Explain how the transformations of the functions f(x)=15sin(x) and f(x)=sin(x)+15 differ.
I see that f(x)=sin(x)+15 experiences a vertical shift, but I am not sure about the transformation that f(x)=15sin(x) experiences. Thank you for your help!
compared to f(x) = sinx
15 sinx has its amplitude changed from 1 to 15
sinx + 15 simply shifts sinx up 15 units.
You had the last one correct
see the graphs here:
http://www.wolframalpha.com/input/?i=plot+y+%3D+sinx+%2C+y+%3D+15sinx+%2C+y+%3D+sinx+%2B+15
Thank you!
Sure! To understand the differences in transformations between the functions f(x) = 15sin(x) and f(x) = sin(x) + 15, let's break down each function separately.
1. f(x) = 15sin(x):
The function f(x) = 15sin(x) involves the standard sine function sin(x), which oscillates between -1 and +1. Multiplying sin(x) by 15 stretches the amplitude of the sine function by a factor of 15. This means that the peaks and troughs of the graph will be stretched 15 units vertically.
2. f(x) = sin(x) + 15:
On the other hand, the function f(x) = sin(x) + 15 adds a constant 15 to the sine function sin(x).
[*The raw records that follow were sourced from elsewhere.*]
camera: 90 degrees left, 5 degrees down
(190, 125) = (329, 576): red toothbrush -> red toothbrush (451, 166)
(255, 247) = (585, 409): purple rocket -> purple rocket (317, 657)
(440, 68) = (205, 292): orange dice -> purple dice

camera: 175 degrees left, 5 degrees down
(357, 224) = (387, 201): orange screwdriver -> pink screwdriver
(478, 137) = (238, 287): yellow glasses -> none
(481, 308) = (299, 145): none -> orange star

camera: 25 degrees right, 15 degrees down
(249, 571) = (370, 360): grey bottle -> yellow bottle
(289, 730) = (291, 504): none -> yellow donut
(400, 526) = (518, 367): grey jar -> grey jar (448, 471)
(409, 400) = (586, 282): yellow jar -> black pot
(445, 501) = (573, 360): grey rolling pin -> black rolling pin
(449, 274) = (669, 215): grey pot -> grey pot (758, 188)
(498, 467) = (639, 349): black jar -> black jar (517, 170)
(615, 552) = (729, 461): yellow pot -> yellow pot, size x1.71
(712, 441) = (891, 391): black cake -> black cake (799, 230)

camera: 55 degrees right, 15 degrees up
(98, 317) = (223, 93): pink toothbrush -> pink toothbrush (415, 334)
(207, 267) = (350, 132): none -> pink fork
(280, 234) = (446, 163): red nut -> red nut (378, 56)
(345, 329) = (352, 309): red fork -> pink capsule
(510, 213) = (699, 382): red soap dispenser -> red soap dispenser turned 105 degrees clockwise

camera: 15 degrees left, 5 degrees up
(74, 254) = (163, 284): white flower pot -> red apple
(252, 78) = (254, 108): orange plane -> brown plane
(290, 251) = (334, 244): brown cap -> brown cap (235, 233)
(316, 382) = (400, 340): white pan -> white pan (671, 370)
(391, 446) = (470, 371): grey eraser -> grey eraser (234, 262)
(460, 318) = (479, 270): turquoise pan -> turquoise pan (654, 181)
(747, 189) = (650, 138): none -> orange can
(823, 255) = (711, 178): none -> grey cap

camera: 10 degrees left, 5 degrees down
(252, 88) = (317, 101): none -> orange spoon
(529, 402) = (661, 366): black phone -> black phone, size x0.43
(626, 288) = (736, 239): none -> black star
This constant vertical shift adds 15 units to the graph of sin(x) at every point. The shape of the graph remains the same, but the entire graph is shifted upwards by 15 units.
To summarize:
- f(x) = 15sin(x) stretches the graph vertically by a factor of 15.
- f(x) = sin(x) + 15 shifts the graph vertically by 15 units upwards.
Remember, if you're not sure about the transformations, you can plot the graphs using a graphing calculator or software to visually see the differences.